The section on Disaster Risk Reduction shows how communities have worked together to deal with natural disasters. It shows how communities in the coastal areas of Bangladesh used help from NGOs to build a resilient community in a cyclone-affected area. It also provides evidence on the value of mangroves on the coast of Odisha in India, in reducing damage caused by super-cyclones, and shows how in Bangladesh, villager’s decision to adapt against cyclones depends on natural capital like the mangroves. It shows how farmers and the entire value chain in agriculture use seasonal weather forecasts to reduce risks and how farmers in Sri Lanka adapt locally to deal with soil erosion.

As more and more people migrate to urban areas, Urban Sustainability against climate change has become a major issue. In particular, it is more important for the people who are poor and living in slums and the low-lying flood prone areas. This section highlights creative approaches to water and waste management as part of climate adaptation in urban areas. This helps communities to reduce the risk of urban flooding and waterlogging due to events of high-intensity short duration rainfall. A case study also illustrates how local communities can come together and sustainably manage the supply of drinking water when natural springs are drying up in the mountains. Cases from Bangladesh, India, and Nepal show how waste management remains an important component for building resilience in urban settlements against climate extremes and how these can be addressed locally using market signals and by building awareness which not only reduces the risk of urban flooding and water logging but also provides a way of sustainable financing of municipal waste management.

Finally, the section on Alternative Livelihood documents how people in vulnerable communities are adjusting traditional practices and using innovation in new enterprises to cope with the inevitability of ongoing climate stresses. The section highlights win–win strategies for local communities to find alternative livelihood options using natural capital like mangroves and mountains to diversify income which is threatened by climate change. It also shows how agricultural diversification is used by farmers in Sri Lanka and Pakistan to build resilience.

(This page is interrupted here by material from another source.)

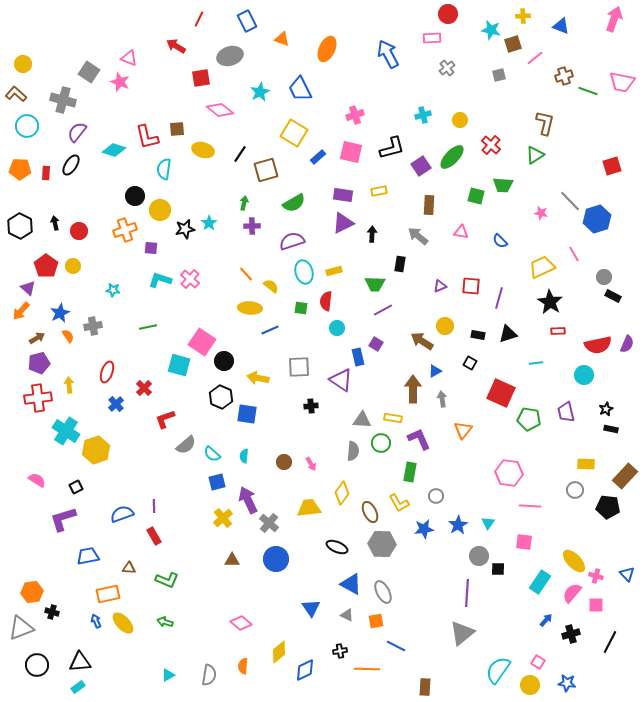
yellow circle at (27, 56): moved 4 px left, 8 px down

1.5 The End of the Beginning

The Paris Agreement brought hope that bold initiatives through Nationally Determined Contributions (NDCs) would help combat climate change. While developed countries are better prepared to provide direct assistance and support services towards adaptation and mitigation activities, developing countries need financial and technical support to do so. This has been recognised in all international agreements and conventions related to climate change. Unfortunately, the focus has been on public interventions which often are biased towards major economic centres, and people and communities living away from the centre are left to find support on their own. Communities living in these areas often use their collective wisdom to address problems. The stories included in this book document the experiences to learn what worked and what did not in a variety of cultural, ecological, and geographic circumstances.

This book illustrates the promising opportunities for grassroots initiatives to become a significant part of climate adaptation in developing countries while also addressing other developmental needs in an integrated way. It provides locally grounded community solutions to climate change in different institutional settings, binding the geographical diversity of the region thematically. We anticipate that the case studies discussed here will become essential reading for anyone looking for examples from the grassroots in South Asia.

In the process of writing this volume, we were able to gather 58 researchers from the region to be part of a shared project with a shared vision. We envision the stories and experiences shared in this book as part of a broader movement to situate community-based climate adaptation as a mainstream approach to building climate resilient across communities in South Asia and beyond.